Determining which data set is most like another

#1
I am new to this forum - so let me apologize in advance if this is the wrong location. Given a specific multivariate data set, and numerous other data sets, I want to find the one most "like" the original. So, for example (this is dumbed down for the sake of space), which set (B or C) is most like Set A? I am having trouble finding any information on how to do this, but also feel like it should be straightforward. I have done a chi squared test on (A,B) and (A,C) and have the p-values from both, but I'm unclear on how to compare the two, or if you even can compare them. Any help would be greatly appreciated!

Set A
50 hot dogs
30 hamburgers
20 veggies

Set B
55 hot dogs
25 hamburgers
20 veggies

Set C
110 hot dogs
50 hamburgers
40 veggies
 
#3
Of course I wasn't thinking simply enough! Thank you! But squared Euclidean distances don't take into account the different sizes of the data sets.
 
#4
I'm still struggling with this problem based on total size of data sets. Is there no way to say "A is an 80% match, B is a 77% match, etc.". I really feel like I need to include a statistical comparison.
 

Dason

Ambassador to the humans
#5
To deal with the sample size issue you could just normalize all of your data so you're looking at the proportion of the total instead of the raw counts.

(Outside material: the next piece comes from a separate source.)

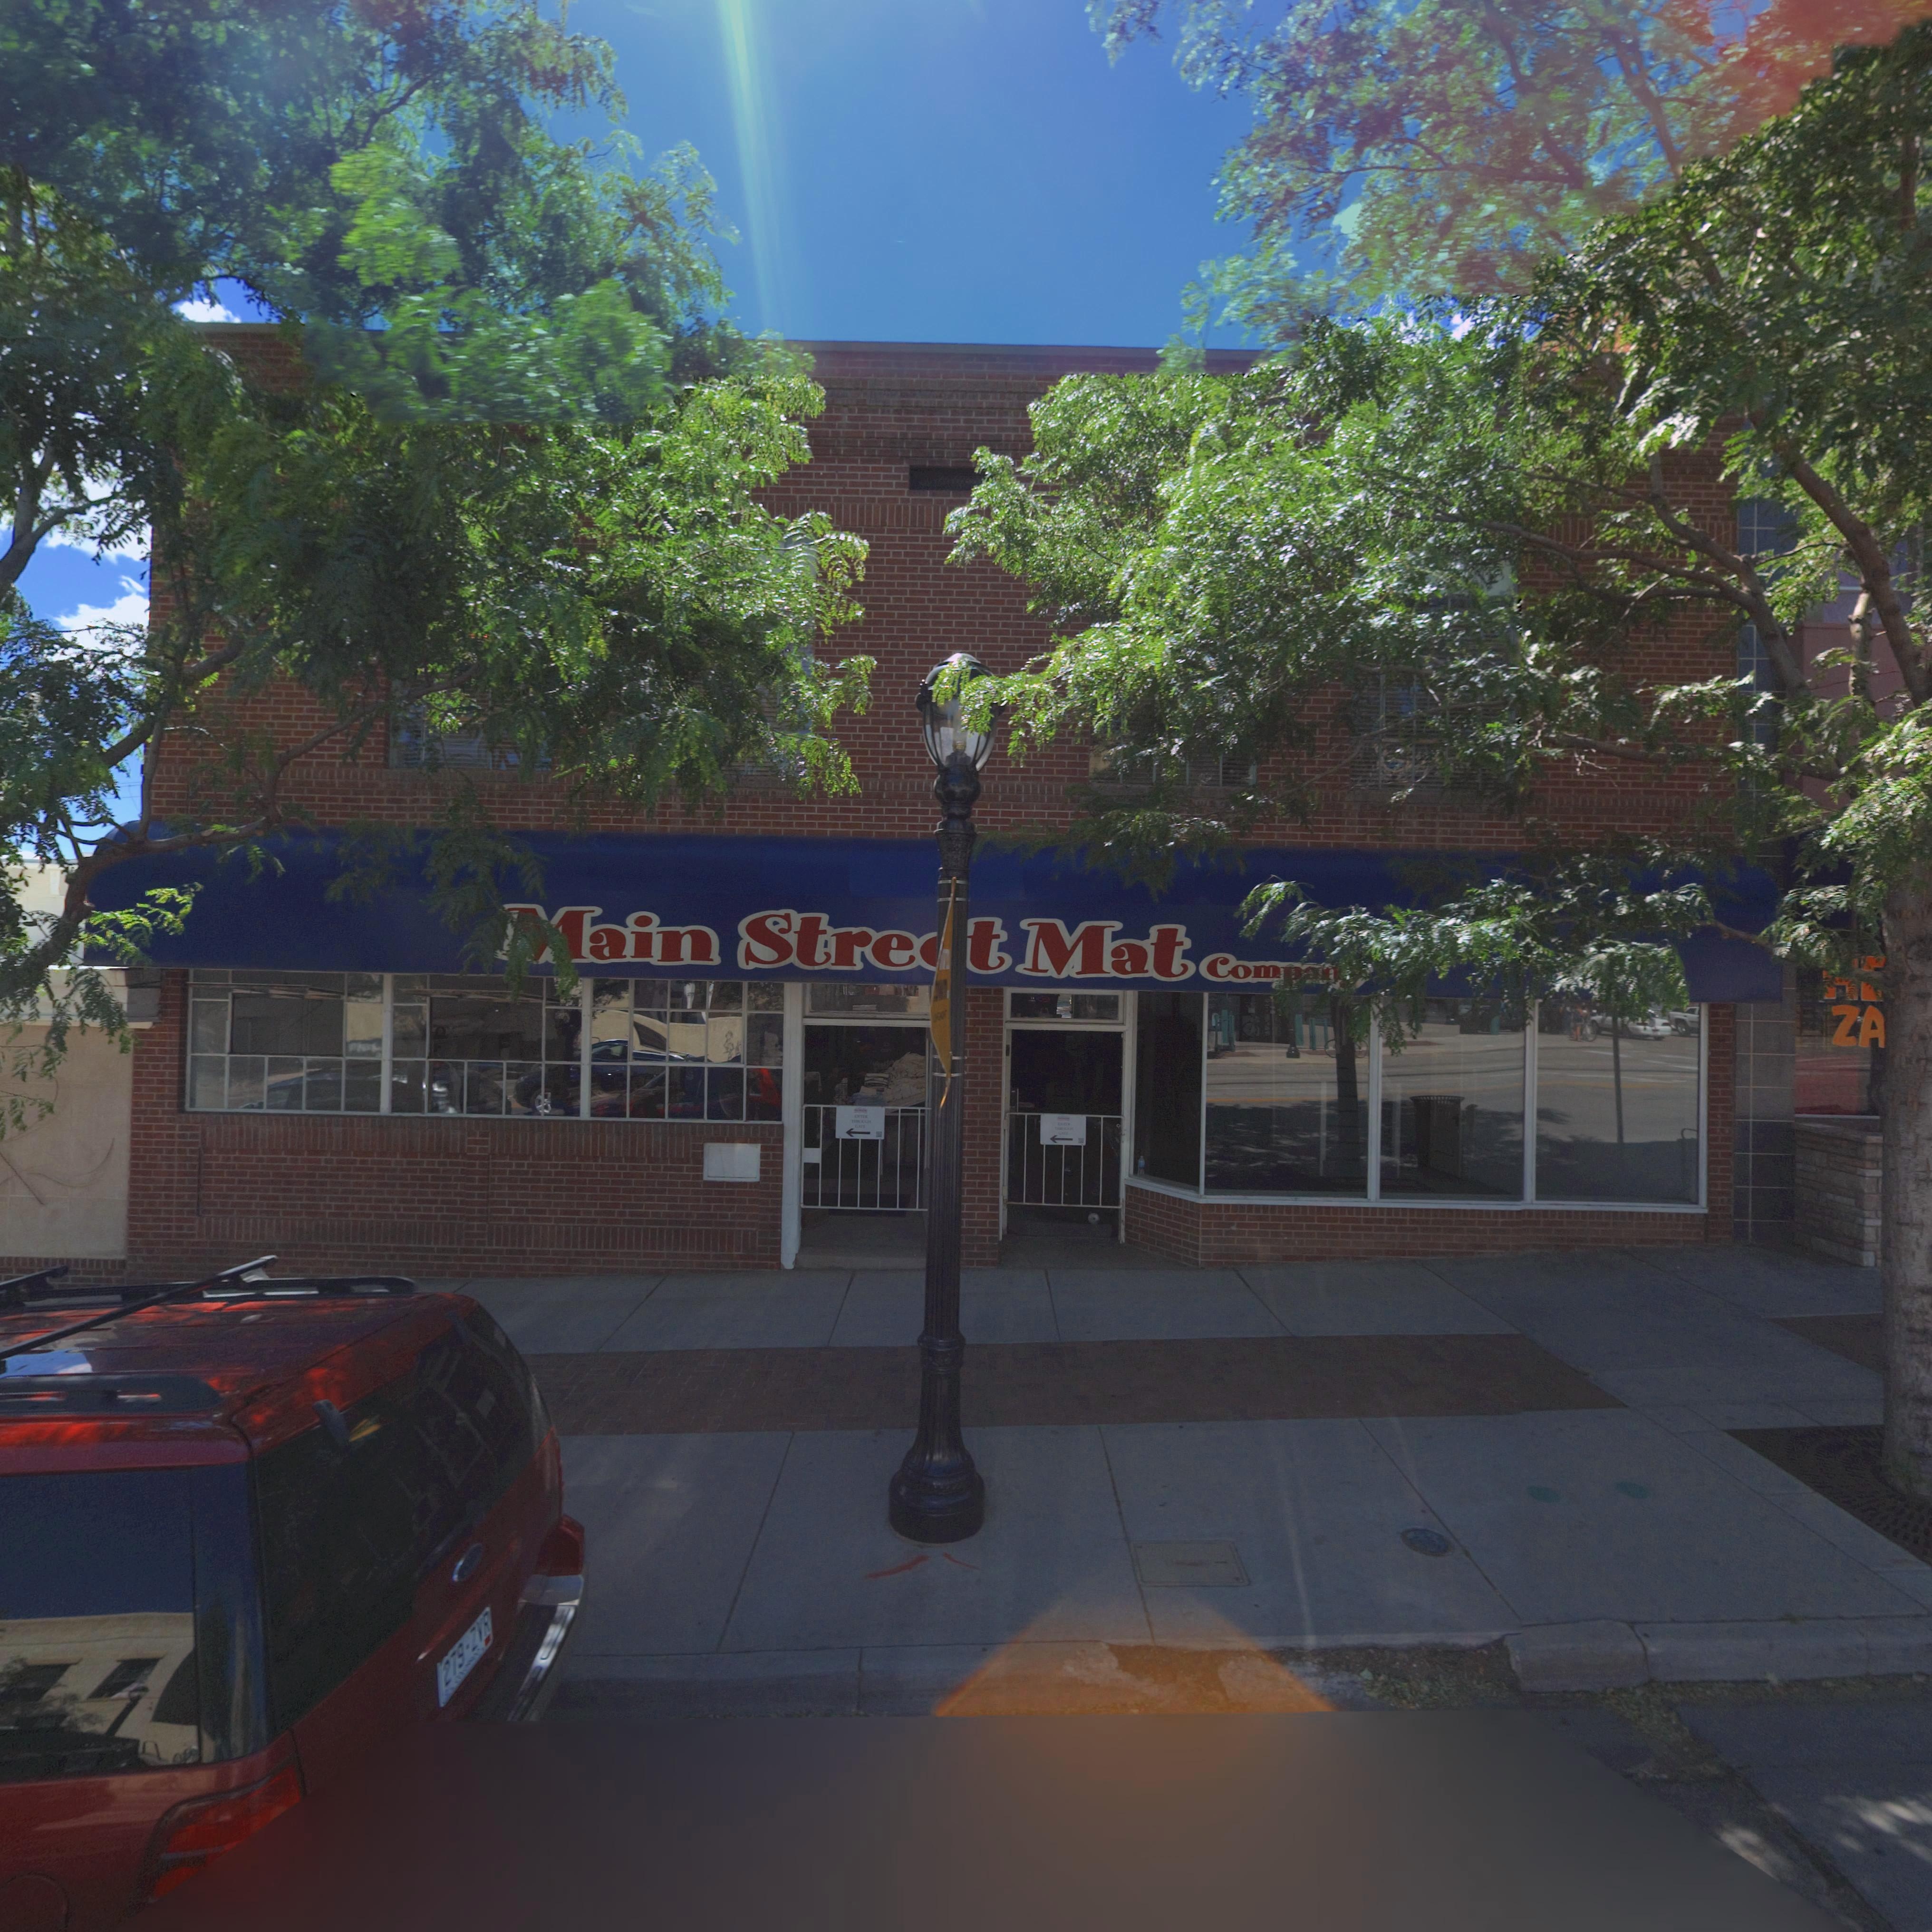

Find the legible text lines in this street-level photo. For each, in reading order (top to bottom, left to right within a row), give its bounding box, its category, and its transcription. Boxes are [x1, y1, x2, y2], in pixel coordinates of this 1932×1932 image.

So instead of having A = {50, 30, 20} convert it to {50/100, 30/100, 20/100} = {.5, .3, .2} so that all the elements sum to 1.
 
#6
I started out with using percentages but then you lose the fact that one data set is much larger than the others, which in this case, counts.
 

Dason

Ambassador to the humans
#7
Ok counts for what though? Ideally what would you see as a distance between these three data sets? Can you describe some properties you would want this distance measure to have for this data? It's hard to suggest anything else without knowing what you want.